**WORK REQUIRED**:
Starting at the line that has "left shoulder: (873, 788)" and stopping after the line that has "left knee: (501, 417)", reproduce the listing below exactly; omit everything else.

**DATA RECORDS**:
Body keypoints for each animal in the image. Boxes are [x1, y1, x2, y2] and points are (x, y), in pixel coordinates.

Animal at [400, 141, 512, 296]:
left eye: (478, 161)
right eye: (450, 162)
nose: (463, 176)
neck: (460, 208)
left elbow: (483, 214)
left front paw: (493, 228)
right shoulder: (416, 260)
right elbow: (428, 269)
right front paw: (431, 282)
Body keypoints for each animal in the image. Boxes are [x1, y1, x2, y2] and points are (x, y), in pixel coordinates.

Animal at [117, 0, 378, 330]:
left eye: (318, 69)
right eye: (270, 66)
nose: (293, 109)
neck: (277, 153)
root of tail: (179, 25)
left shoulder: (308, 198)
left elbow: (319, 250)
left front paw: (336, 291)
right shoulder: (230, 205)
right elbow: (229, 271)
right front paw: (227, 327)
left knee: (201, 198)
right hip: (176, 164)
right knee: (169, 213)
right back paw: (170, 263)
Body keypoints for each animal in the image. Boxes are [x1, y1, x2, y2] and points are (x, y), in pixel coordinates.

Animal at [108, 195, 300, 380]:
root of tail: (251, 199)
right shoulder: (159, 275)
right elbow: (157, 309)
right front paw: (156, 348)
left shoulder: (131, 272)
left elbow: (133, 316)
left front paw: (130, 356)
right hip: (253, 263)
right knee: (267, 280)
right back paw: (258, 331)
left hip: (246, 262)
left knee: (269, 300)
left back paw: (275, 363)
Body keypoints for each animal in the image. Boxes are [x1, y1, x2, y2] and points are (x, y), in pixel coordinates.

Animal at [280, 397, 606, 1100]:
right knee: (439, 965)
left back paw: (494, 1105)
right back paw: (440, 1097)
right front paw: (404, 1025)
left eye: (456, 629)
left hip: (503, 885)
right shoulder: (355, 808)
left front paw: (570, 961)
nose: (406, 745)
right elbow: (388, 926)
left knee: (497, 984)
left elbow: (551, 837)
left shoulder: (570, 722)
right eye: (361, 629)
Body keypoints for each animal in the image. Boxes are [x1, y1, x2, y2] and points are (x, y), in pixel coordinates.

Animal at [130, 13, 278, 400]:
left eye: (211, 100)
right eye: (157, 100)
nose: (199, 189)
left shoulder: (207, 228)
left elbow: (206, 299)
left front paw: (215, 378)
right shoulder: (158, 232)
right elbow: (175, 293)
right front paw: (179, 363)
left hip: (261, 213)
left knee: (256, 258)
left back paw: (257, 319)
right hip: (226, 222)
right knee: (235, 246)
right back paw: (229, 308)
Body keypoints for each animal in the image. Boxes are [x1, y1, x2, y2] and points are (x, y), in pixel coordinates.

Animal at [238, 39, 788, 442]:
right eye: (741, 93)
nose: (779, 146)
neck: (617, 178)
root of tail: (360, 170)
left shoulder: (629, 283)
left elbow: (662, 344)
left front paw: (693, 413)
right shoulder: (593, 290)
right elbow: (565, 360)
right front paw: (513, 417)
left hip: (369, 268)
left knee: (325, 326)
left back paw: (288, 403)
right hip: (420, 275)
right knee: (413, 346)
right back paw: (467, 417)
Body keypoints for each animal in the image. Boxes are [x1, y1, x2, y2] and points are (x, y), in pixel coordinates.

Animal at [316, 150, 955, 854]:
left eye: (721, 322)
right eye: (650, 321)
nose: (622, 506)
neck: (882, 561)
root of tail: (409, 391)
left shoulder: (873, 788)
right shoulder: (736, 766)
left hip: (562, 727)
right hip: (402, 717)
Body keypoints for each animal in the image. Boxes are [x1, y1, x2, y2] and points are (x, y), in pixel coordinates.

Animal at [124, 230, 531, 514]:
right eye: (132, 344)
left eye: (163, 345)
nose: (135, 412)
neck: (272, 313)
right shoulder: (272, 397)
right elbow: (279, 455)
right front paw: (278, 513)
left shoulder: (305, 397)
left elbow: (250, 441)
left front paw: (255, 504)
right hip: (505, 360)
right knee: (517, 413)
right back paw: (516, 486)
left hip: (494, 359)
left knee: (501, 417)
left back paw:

**TASK RESULT**:
left shoulder: (873, 788)
right shoulder: (736, 766)
left hip: (562, 727)
right hip: (402, 717)
Body keypoints for each animal in the image. Boxes are [x1, y1, x2, y2] and points are (x, y), in pixel coordinates.

Animal at [124, 230, 531, 514]:
right eye: (132, 344)
left eye: (163, 345)
nose: (135, 412)
neck: (272, 313)
right shoulder: (272, 397)
right elbow: (279, 455)
right front paw: (278, 513)
left shoulder: (305, 397)
left elbow: (250, 441)
left front paw: (255, 504)
right hip: (505, 360)
right knee: (517, 413)
right back paw: (516, 486)
left hip: (494, 359)
left knee: (501, 417)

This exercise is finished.